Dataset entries
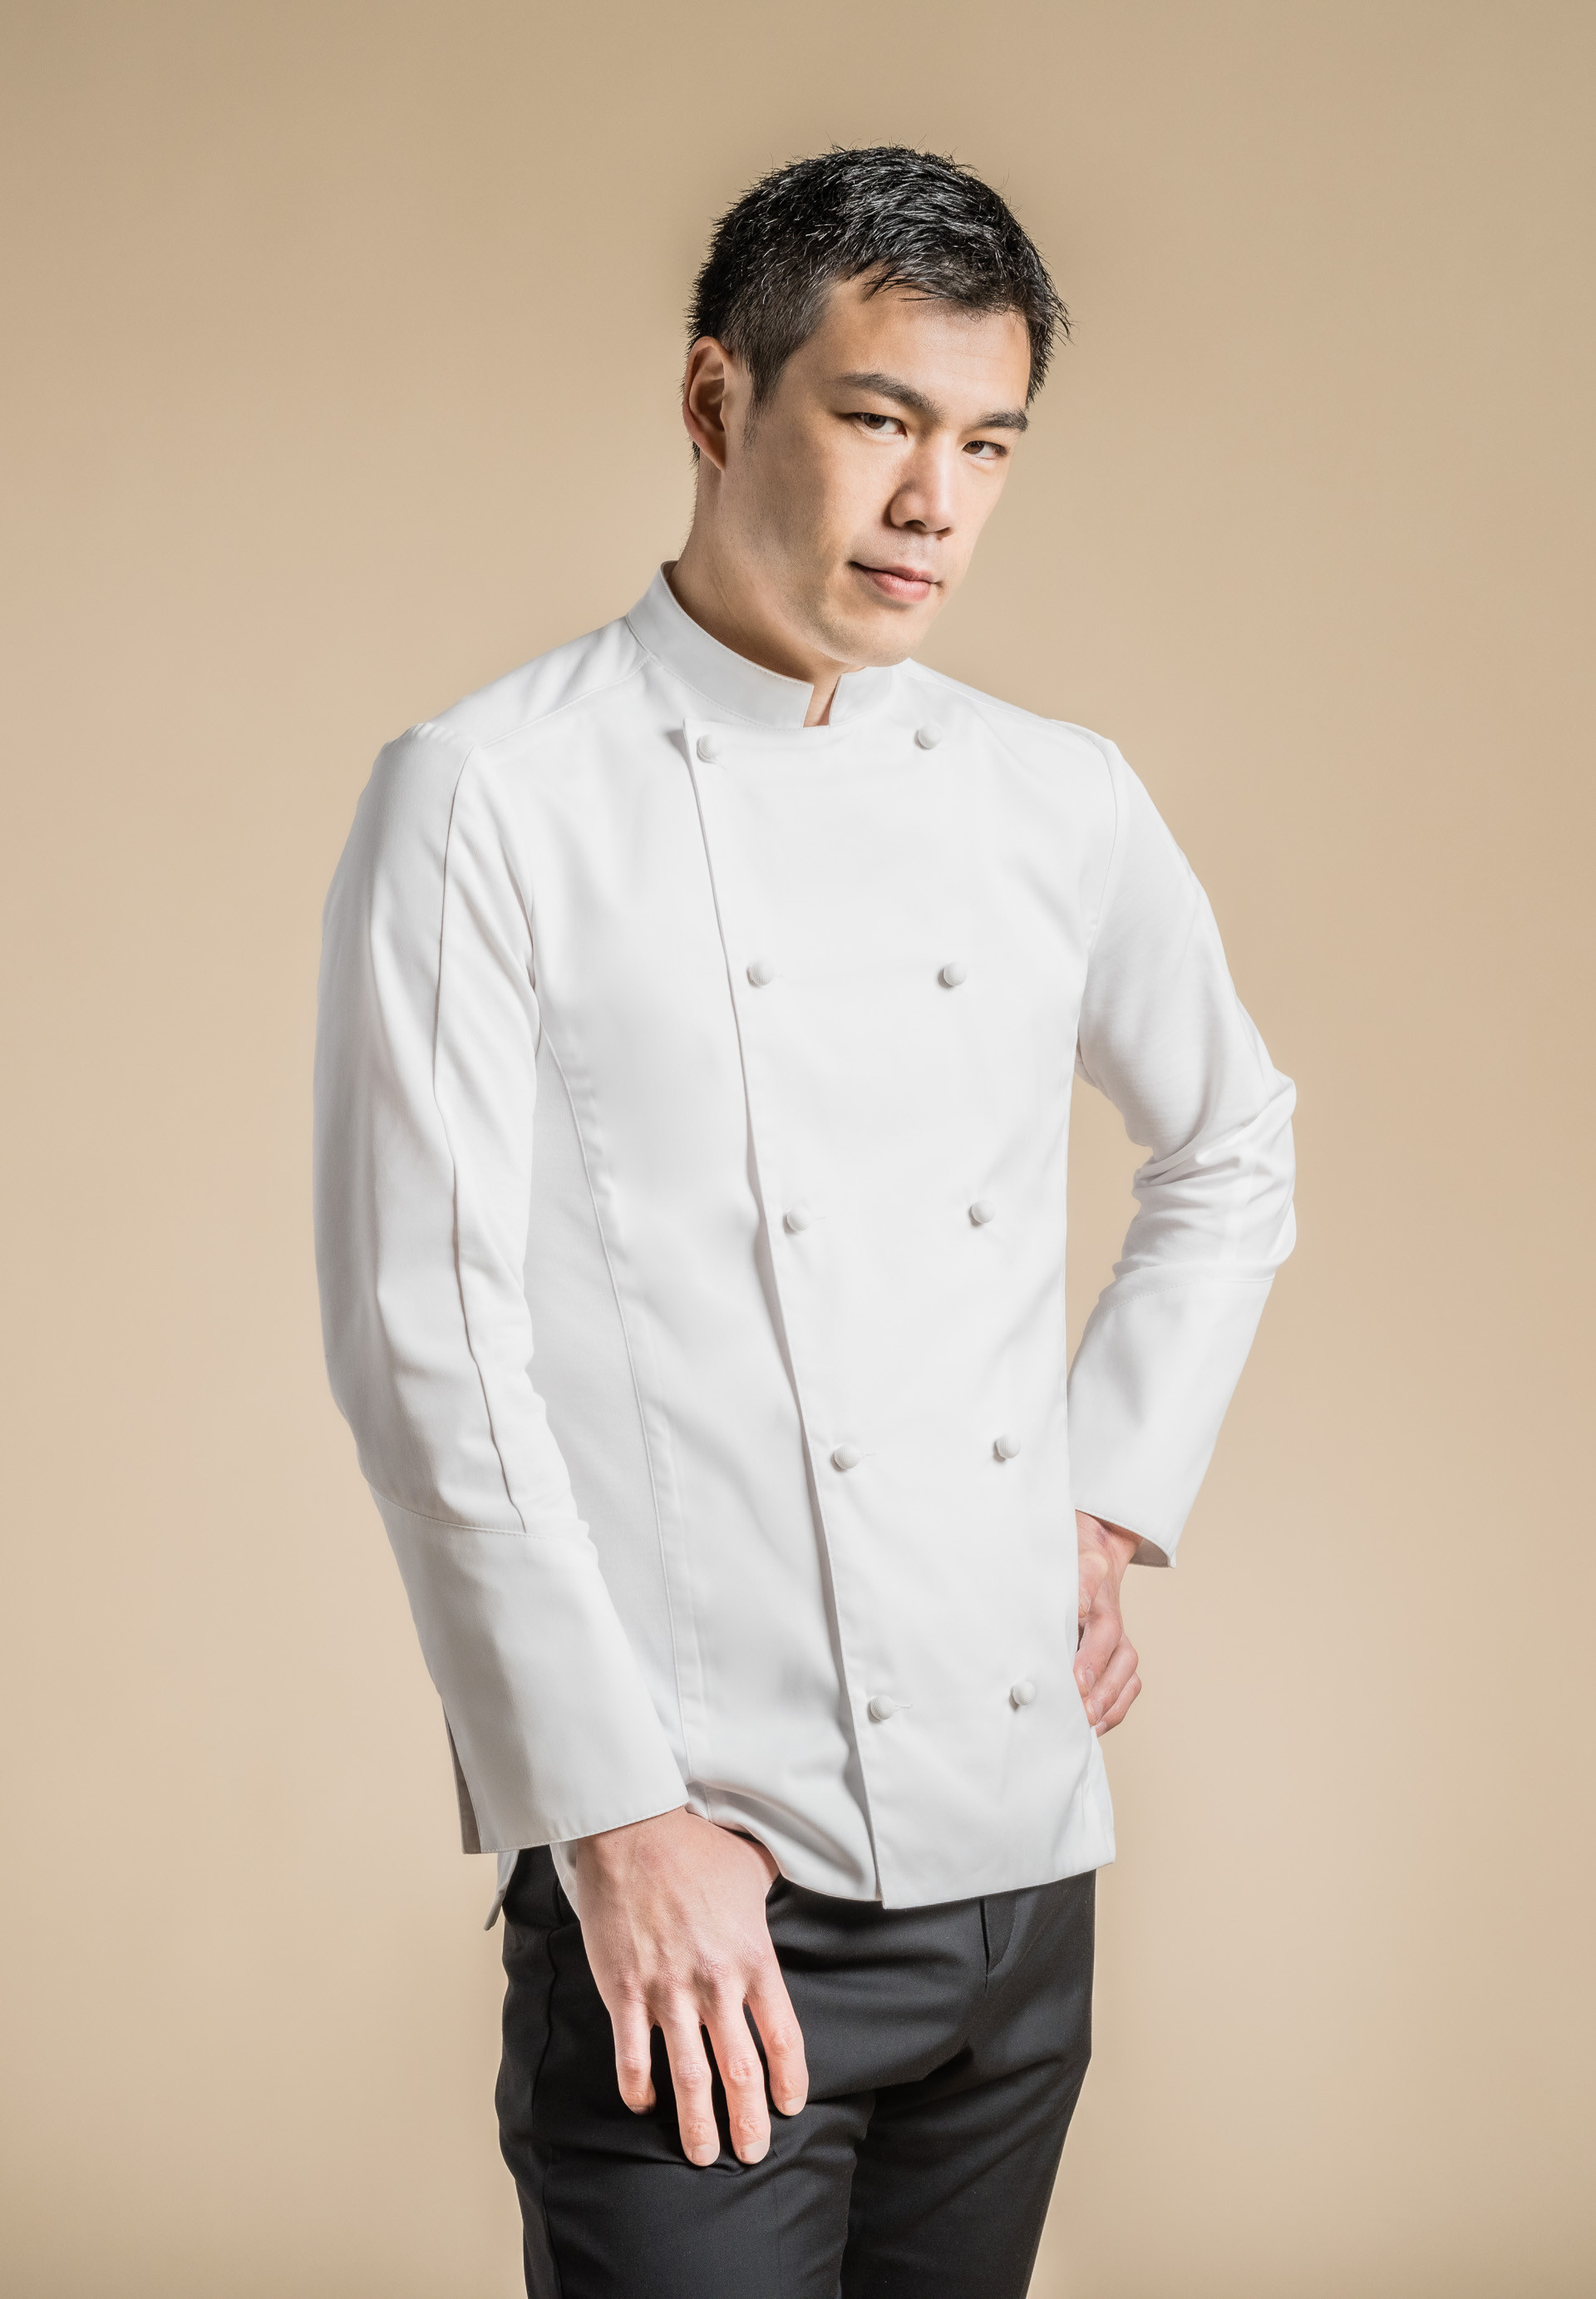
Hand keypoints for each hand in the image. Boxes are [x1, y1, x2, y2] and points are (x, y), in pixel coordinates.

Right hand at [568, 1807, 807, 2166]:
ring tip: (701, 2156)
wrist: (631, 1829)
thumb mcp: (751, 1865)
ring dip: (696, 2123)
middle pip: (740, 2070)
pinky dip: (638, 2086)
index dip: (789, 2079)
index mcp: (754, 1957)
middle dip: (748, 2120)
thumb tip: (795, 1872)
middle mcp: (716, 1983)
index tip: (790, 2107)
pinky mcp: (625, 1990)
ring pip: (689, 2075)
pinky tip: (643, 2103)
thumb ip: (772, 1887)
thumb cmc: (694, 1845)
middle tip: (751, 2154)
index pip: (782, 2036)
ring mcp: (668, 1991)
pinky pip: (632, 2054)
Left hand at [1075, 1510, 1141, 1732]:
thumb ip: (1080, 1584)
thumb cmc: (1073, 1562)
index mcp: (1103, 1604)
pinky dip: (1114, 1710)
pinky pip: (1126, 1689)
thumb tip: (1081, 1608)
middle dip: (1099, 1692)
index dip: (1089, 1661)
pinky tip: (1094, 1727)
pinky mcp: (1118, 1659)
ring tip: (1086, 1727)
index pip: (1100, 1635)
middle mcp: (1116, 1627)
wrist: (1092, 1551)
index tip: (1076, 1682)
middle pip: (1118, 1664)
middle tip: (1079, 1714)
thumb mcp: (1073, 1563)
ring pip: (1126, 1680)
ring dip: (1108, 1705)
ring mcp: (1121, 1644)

**WHAT THE TASK ASKS**
Print from the line containing "middle pip: (1118, 1664)" to the last line above, exactly as written.

**SOLUTION FOR THIS EXERCISE**
middle pip: (1118, 1664)
middle tip: (1079, 1714)
thumb mcp: (1073, 1563)
ring pip: (1126, 1680)
ring dip: (1108, 1705)
ring mcp: (1121, 1644)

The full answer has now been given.